● Tekst źródłowy
◇ ◇ ◇

W Japonii funkcjonuje termin hikikomori, używany do określania osób, najczęściej mężczyzn, które nie opuściły swojego domu i nie weszły w interakcję z inną osobą przez minimum 6 miesięcy. Ostatnie badania wykazały, że do grupy hikikomori zalicza się na chwilę obecną aż 541 000 Japończyków w wieku 15-39 lat. Do najczęstszych powodów tak skrajnej izolacji należą m.in. poczucie niespełniania oczekiwań względem rodziców, niedostosowanie się do otoczenia rówieśników, wysoka presja społeczna powiązana z potrzebą osiągnięcia określonego statusu społecznego oraz… nieograniczony dostęp do internetu i nowych technologii. Te ostatnie pozornie pozwalają hikikomori radzić sobie z osobistymi problemami bez wychodzenia z domu, a nawet z własnego pokoju, który traktowany jest przez nich jako ich twierdza. Kontakt z bliskimi w świecie rzeczywistym zastępują im relacje nawiązywane w internecie, bardzo często z innymi hikikomori. Przez cały czas takiego społecznego wyalienowania, a trwa ono nawet kilka lat, rachunki za swoje wycofane dzieci opłacają rodzice, którzy “dostarczają” im również jedzenie, często pod same drzwi ich “twierdzy”.
Gdy kilka dni temu czytałem o nowym pomyśle marki Burger King, nie opuszczało mnie wrażenie, że w kilku obszarach bardzo blisko mu do tego niebezpiecznego, japońskiego zjawiska (dziś wciąż nazywanego subkulturą, ale już dawno będącego czymś więcej, niż tylko niszą dla niedostosowanych ekscentryków). Na przełomie kwietnia i maja wspomniana sieć fast food uruchomi w Hiszpanii usługę Burger Clan, wspieraną intensywną kampanią promującą, skierowaną do fanów E-sportu. Pozwoli ona zamawiać jedzenie bez przerywania rozgrywki – bezpośrednio z poziomu konsoli PlayStation. W pierwszej fazie akcji zamówienia obsługiwała będzie dziewiątka profesjonalnych gamerów (ambasadorzy Burger Kinga), dołączających do najpopularniejszych w danej chwili gier online i wchodzących w interakcję z pozostałymi graczami. Ich zamówienia na promocyjne zestawy składane będą poprzez mikrofon wbudowany w kontrolery gry. Dostawa pod same drzwi oczywiście. Wszystko seamless, pod warunkiem, że wcześniej ma się odpowiednio skonfigurowane konto.
Burger King & PlayStation | BURGER CLAN #BurgerClan #PideJugando
Are you about to win a war or are you one goal left from winning the championship and you get hungry? Don´t stop playing! #BurgerClan is the first clan of gamers that infiltrate the best games on Playstation 4 to take your food orders while playing alongside them.

◇ ◇ ◇

● Wyodrębnione dane
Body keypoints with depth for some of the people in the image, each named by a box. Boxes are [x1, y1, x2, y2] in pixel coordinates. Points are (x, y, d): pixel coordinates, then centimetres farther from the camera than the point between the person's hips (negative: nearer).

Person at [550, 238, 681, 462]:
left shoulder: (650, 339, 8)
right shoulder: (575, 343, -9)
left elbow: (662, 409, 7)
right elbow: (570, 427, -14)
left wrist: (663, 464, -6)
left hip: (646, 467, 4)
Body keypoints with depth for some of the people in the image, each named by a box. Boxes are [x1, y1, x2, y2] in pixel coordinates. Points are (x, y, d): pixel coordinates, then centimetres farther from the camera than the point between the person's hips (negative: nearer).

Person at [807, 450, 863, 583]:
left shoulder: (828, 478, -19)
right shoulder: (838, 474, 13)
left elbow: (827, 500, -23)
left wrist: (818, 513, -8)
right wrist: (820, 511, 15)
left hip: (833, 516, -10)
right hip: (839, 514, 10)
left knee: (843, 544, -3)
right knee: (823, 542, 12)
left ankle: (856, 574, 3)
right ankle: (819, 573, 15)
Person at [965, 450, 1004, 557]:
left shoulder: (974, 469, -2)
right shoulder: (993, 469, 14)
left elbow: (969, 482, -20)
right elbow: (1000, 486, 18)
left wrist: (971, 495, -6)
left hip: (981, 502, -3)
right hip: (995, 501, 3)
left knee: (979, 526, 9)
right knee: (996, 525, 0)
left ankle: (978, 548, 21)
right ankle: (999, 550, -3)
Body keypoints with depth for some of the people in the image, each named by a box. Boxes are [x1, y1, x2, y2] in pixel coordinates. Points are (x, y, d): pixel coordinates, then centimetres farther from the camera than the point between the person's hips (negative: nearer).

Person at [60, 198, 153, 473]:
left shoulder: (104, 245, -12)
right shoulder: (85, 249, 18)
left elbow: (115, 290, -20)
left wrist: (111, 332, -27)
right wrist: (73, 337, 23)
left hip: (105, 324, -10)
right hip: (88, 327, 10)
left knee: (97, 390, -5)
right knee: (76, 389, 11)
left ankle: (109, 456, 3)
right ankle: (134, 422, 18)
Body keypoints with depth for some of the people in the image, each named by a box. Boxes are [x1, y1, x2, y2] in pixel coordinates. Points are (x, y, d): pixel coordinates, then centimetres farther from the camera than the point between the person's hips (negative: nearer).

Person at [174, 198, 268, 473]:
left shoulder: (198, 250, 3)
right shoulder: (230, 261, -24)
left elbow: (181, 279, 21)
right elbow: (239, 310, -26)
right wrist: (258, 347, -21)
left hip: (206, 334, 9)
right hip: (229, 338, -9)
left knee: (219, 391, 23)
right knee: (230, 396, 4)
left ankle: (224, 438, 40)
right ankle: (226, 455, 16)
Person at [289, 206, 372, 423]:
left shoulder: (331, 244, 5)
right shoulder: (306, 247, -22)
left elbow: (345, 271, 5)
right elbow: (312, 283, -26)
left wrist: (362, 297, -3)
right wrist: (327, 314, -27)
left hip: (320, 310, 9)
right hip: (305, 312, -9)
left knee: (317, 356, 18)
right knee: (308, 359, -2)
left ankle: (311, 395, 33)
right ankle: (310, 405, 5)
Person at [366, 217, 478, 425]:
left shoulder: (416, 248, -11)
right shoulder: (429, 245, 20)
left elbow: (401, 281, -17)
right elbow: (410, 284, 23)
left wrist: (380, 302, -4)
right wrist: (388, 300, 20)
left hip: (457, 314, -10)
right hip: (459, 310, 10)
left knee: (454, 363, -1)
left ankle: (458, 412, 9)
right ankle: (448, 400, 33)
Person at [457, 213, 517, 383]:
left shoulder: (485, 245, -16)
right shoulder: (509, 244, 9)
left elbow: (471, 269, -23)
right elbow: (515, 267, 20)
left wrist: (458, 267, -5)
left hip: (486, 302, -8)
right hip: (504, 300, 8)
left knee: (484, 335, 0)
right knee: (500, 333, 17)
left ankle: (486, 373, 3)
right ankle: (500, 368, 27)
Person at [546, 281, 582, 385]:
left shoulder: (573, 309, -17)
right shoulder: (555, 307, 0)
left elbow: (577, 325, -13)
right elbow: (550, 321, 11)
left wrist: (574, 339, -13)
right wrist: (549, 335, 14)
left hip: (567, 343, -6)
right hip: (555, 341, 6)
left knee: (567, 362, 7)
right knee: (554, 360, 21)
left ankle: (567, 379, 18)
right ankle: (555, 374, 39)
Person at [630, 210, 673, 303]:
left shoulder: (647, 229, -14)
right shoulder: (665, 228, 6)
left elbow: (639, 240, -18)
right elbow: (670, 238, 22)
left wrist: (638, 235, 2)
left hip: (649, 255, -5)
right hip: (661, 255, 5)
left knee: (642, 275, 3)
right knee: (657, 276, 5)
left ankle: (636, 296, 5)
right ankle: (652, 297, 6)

◇ ◇ ◇

● Polecenie A
Zamień w tekście źródłowym „Playstation 4” na „Xbox One” i przepisz fragment, zaczynając od słów „Burger King &”, a kończąc na słowach „playing alongside them.”.
● Polecenie B
Ilu Japończyków w wieku 15-39 lat zalicza się obecnie do grupy hikikomori według tekstu źródłowego?

● Odpowiedź A
Burger King & PlayStation | BURGER CLAN #BurgerClan #PideJugando
Are you about to win a war or are you one goal left from winning the championship and you get hungry? Don´t stop playing! #BurgerClan is the first clan of gamers that infiltrate the best games on Xbox One to take your food orders while playing alongside them.

● Odpowiedź B
541 000